Wie schon in früheren Romanen hat Christine Wunnicke einen Fall der Wissenschaftshistorie in eine funkelnde Geschichte verwandelt. In „Katie“ lernt man zuerst die findige Florence kennen, die als junges Mädchen ihre Entfesselungskünste trainiert, um dann mit Séancen erfolgreich zu werden. Sie steigt in einen Schrank, lässt sich die Zöpfe festnageln – und während das Publikum religiöse Lieder singt, erscheinen im Halbdunkel Gesichter von Verstorbenen. Als immer öfter die walisische Piratentochter Katie aus dem 17. Jahrhundert auftaucht, wird William Crookes als Gutachter hinzugezogen. Eigentlich ist er gerade auf der Suche nach dem vierten Aggregatzustand einer noch unklar „strahlenden Materie“ – und wie von Geisterhand scheint sich seriöse Wissenschaft mit halbseidenen Inspirationen zu vermengen.
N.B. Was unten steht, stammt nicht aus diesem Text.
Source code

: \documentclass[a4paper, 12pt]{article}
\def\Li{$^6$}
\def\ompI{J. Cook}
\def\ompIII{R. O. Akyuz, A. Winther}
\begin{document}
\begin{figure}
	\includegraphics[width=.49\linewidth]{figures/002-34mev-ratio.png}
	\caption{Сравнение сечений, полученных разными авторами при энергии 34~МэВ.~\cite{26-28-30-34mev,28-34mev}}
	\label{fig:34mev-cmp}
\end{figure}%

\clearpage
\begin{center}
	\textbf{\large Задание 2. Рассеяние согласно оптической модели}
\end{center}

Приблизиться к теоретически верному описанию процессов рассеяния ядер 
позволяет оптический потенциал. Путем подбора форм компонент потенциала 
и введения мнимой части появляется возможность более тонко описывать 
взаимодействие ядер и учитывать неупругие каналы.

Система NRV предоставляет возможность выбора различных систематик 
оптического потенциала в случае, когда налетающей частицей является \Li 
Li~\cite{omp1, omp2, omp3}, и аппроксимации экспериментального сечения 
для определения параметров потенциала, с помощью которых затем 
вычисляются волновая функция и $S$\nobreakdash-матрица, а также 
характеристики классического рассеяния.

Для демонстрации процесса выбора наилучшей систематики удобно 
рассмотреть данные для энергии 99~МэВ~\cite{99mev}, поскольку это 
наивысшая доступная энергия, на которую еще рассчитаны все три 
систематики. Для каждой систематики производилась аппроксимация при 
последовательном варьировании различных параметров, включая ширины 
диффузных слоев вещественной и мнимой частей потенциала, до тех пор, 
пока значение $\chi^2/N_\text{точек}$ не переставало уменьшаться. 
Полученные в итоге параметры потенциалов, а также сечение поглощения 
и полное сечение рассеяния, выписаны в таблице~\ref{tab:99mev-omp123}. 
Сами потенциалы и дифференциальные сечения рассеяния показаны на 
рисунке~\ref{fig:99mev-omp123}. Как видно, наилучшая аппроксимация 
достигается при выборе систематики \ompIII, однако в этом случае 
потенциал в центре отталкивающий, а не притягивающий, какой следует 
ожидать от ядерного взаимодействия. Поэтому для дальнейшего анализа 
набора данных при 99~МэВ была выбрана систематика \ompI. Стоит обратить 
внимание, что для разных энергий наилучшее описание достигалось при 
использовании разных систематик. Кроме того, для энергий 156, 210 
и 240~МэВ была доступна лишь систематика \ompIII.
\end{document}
Darin ähnelt Crookes einer Reihe spiritistisch angesteckter Persönlichkeiten seiner Zeit, vom Kriminalanthropologen Cesare Lombroso, der trotz oder wegen Faktenhuberei zum Spiritisten wurde, bis zum Sherlock-Holmes-Erfinder Arthur Conan Doyle, der an Elfen glaubte.
Dass auch die Wissenschaft nur ein Spuk sein könnte, wäre nur die halbe Wahrheit, viel eher müsste man sagen: ohne inspirierte Geist-Wesen sitzt auch die Forschung auf dem Trockenen. Die Sache mit den Atomen, Molekülen und der radioaktiven Strahlung wird jedenfalls am Ende aufs eleganteste von der übersinnlichen Seite vorangetrieben. Der einstige Gehilfe sucht das Séancen-Büro von Florence auf, weil er den Geist des Physikers Maxwell sprechen will. „Dämon“, steht plötzlich auf der spiritistischen Schreibtafel, gefolgt von weiteren sachdienlichen Hinweisen.
„Ich brauche, verzeihen Sie, gar keinen Gott. Ich brauche nur gute Stricke“, hatte Florence zu Beginn ihrer Laufbahn im Crookes’schen Labor beteuert. Mit solchen Verstrickungen ist Christine Wunnicke ein Roman gelungen, der Wissen und Wünschen in ein hinreißend schummriges Verhältnis zueinander setzt.
JUTTA PERSON
Christine Wunnicke: Katie. Roman. Berenberg Verlag, Berlin 2017. 176 Seiten, 22 Euro.